▶ _What is required_
What you return must be the full listing, word for word, with no images in it.
[Records for the task]
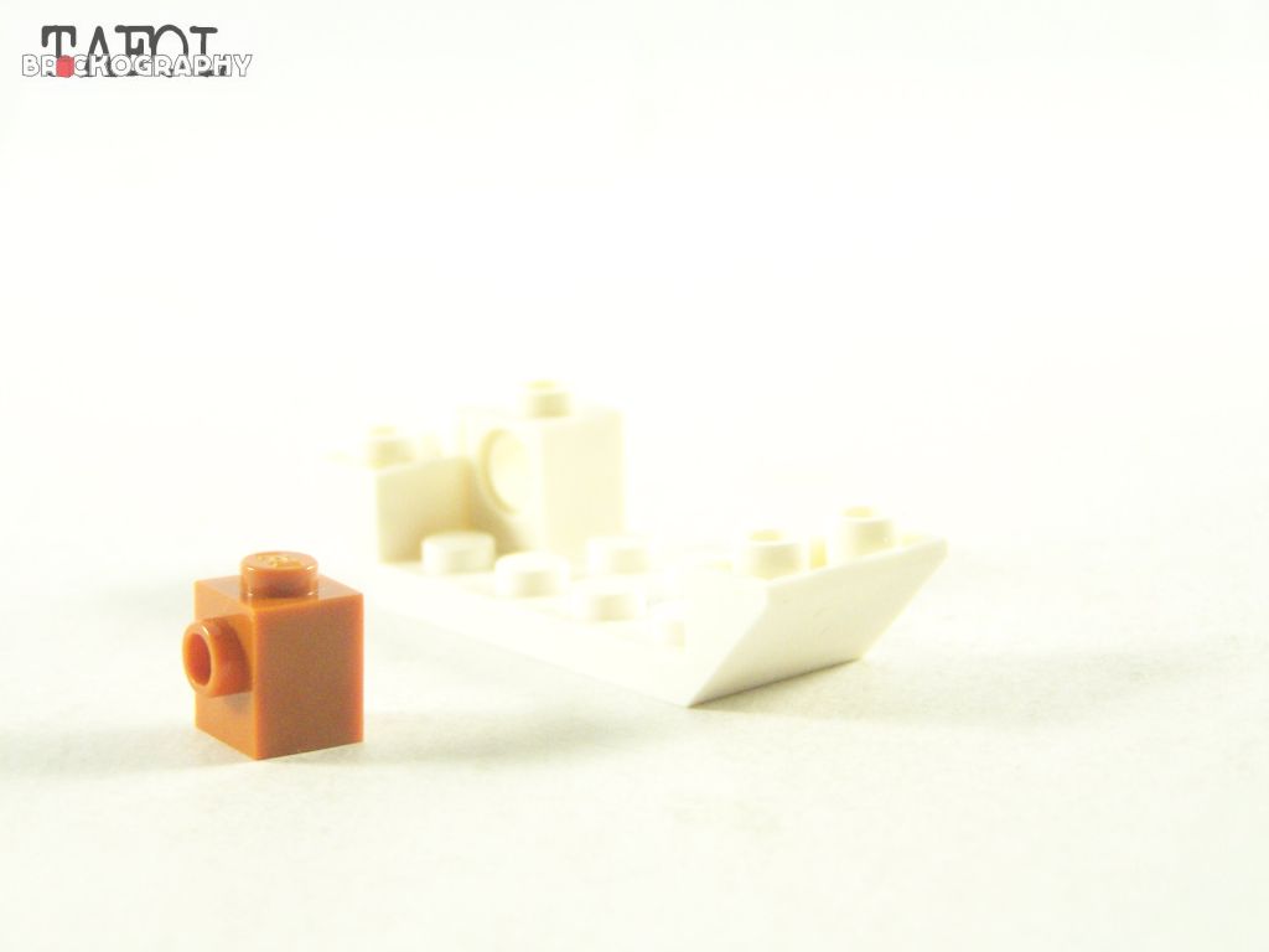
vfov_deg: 14.1
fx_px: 3849
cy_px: 476
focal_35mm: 105
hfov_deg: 18.7
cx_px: 634
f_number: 3.2
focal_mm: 17.5
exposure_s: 1/60
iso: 400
[/Records for the task]
▶ _Result of the exercise_
vfov_deg: 14.1
fx_px: 3849
cy_px: 476
focal_35mm: 105
hfov_deg: 18.7
cx_px: 634
f_number: 3.2
focal_mm: 17.5
exposure_s: 1/60
iso: 400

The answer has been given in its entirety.